Mid-September and I have plenty of irons in the fire. Yet the daily grind in the Fed Funds is slow and sometimes arduous.  The idea of growing our single accounts into a larger, more macro-focused trading vehicle has begun to effect my thoughts and the process by which I believe trade creation occurs. The Greek philosopher Heraclitus wrote, "Nothing endures but change." {We often hear it translated just a bit differently as, "Change is the only constant."} My newer approach is to pull back from the one tree from which I'm picking apples and take a look around me to see if there is any low-hanging fruit on another trees nearby. Why strain for the next marginal piece of fruit in my tree when there is a perfectly good piece of easy fruit on the tree right next to you? All that to say, I want to expand the book and create a greater exposure and presence markets that relate to the FF.

I've been at this long enough to know that most of my trades don't just appear out of nothing. A majority are created out of a calculated premise, a lengthy discussion and the intangible of experience. However, if we are to aim towards a more macro goal, I think the process can shift to a round table conversation where we answer the following questions:
  1. Where do I think we're going tomorrow in the products that we trade?
  2. What is the best trade for tomorrow?
  3. What is the best trade for the next few weeks {3-6}?
  4. What is the best trade for the quarter?
 I don't necessarily have the answers to any {all} of those questions at any given point, but collectively the answers will emerge. What I've described is the goal. How we actually go about getting to that point; well that's the adventure.

::::::::::::::::::::::::::::::::::::::::::::::::::::::::::::::::::::::::::::::::::::::::::
I want to shift gears a bit and just briefly lay out some of the trades we've been working on over the last few weeks and months.
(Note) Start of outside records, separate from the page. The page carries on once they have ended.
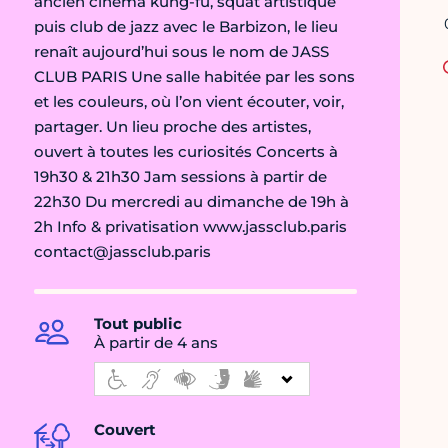
ancien cinéma kung-fu, squat artistique
puis club de jazz avec le Barbizon, le lieu
renaît aujourd’hui sous le nom de JASS
CLUB PARIS Une salle habitée par les sons
et les couleurs, où l’on vient écouter, voir,
partager. Un lieu proche des artistes,
ouvert à toutes les curiosités Concerts à
19h30 & 21h30 Jam sessions à partir de
22h30 Du mercredi au dimanche de 19h à
2h Info & privatisation www.jassclub.paris
contact@jassclub.paris
Tout public
À partir de 4 ans
Couvert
  • In the FF we've been selling the 87/93 call spreads in December and February. We've been able to collect between .75 and 1 tick {1 tick = $41.67} and though they aren't "make your month" trades, they do help us finance our other positions.
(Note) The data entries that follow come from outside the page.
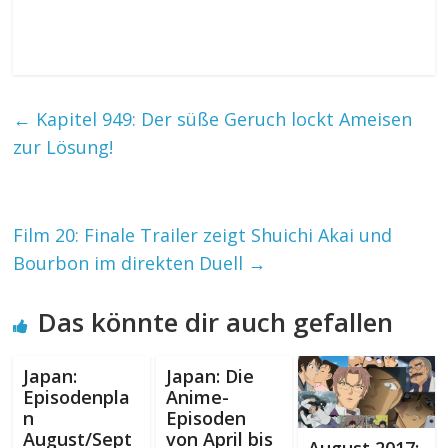
←
Kapitel 949: Der süße Geruch lockt Ameisen
zur Lösung!
Film 20: Finale Trailer zeigt Shuichi Akai und
Bourbon im direkten Duell
→
Das könnte dir auch gefallen
Japan:
Japan: Die
Episodenpla
Anime-
n
Episoden
August/Sept
von April bis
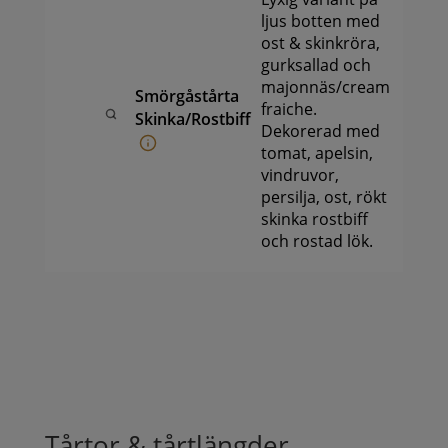
ljus botten med
ost & skinkröra,
gurksallad och
majonnäs/cream
Smörgåstårta
299
k
fraiche.
-
Skinka/Rostbiff
Dekorerad med
999
k
tomat, apelsin,
vindruvor,
persilja, ost, rökt
skinka rostbiff
och rostad lök.
Tårtor & tårtlängder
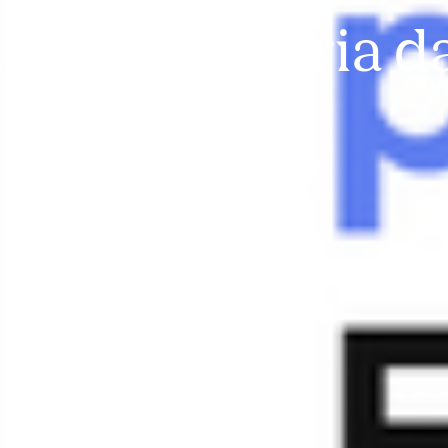
Personal Bankers
ista com Maria d
Perez
Por
Eduardo Tesch
Publicado em
19/02/2021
  • We've sold the March 68/75/81 put tree {-1, -1, +1} and collected an average of 1 tick. This trade leaves us short two downside puts and long one put that is currently ATM. If nothing happens in the Fed's policies or rates for the next few months OR we move higher in price {lower yields} we will simply collect our tick and be done with it. If however, we start to move lower, we're long a put spread with 1 naked short put below. The break even for this trade is roughly 9961.
  • We've also done the May 68/75/81 put tree as describe above. However, we were able to collect an average of 2.75 ticks to sell the two legs and buy the one. The thought process and the theoretical payout is very similar.
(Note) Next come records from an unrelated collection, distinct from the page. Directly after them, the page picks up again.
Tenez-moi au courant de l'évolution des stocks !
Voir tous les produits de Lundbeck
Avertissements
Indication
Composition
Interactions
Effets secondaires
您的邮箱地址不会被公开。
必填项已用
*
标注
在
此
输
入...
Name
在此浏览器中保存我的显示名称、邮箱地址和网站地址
  • We have purchased the EDH {March 11} 92/95 {9925/9950} put spread in the Euro Dollars. Partially as a hedge against our FF put trees and partly to allow some credit risk exposure. Our thinking was if another European nation even hints at some type of sovereign wealth issue, the ED will react much more violently than the FF. We paid an average of 4.5 ticks {1 tick = $25}. The maximum this trade is worth is 25 ticks {less entry costs} giving us a very nice 5x1 on our money if it hits.
As far as what is out there but not quite ripe enough to pick? I think that the NOB is getting very attractive as a short position. The yield curve has been pricing in some type of QE2 coming out of tomorrow's FOMC meeting just as they did back in August. However, I find it difficult to believe that they will announce any type of easing coming out of an FOMC meeting. Perhaps they tweak the language, but nothing more. The chart below shows the generic NOB contract as generated by the CME. From its last top to the most recent bottom was nearly 80 ticks. At $156 per tick, that's a profit of ~$6,000 per one lot. I'm not sure how to best capture the pricing currently in the market. My gut says to get long USX {30 year Nov} put spreads and sell TYX put spreads for near zero cash outlay.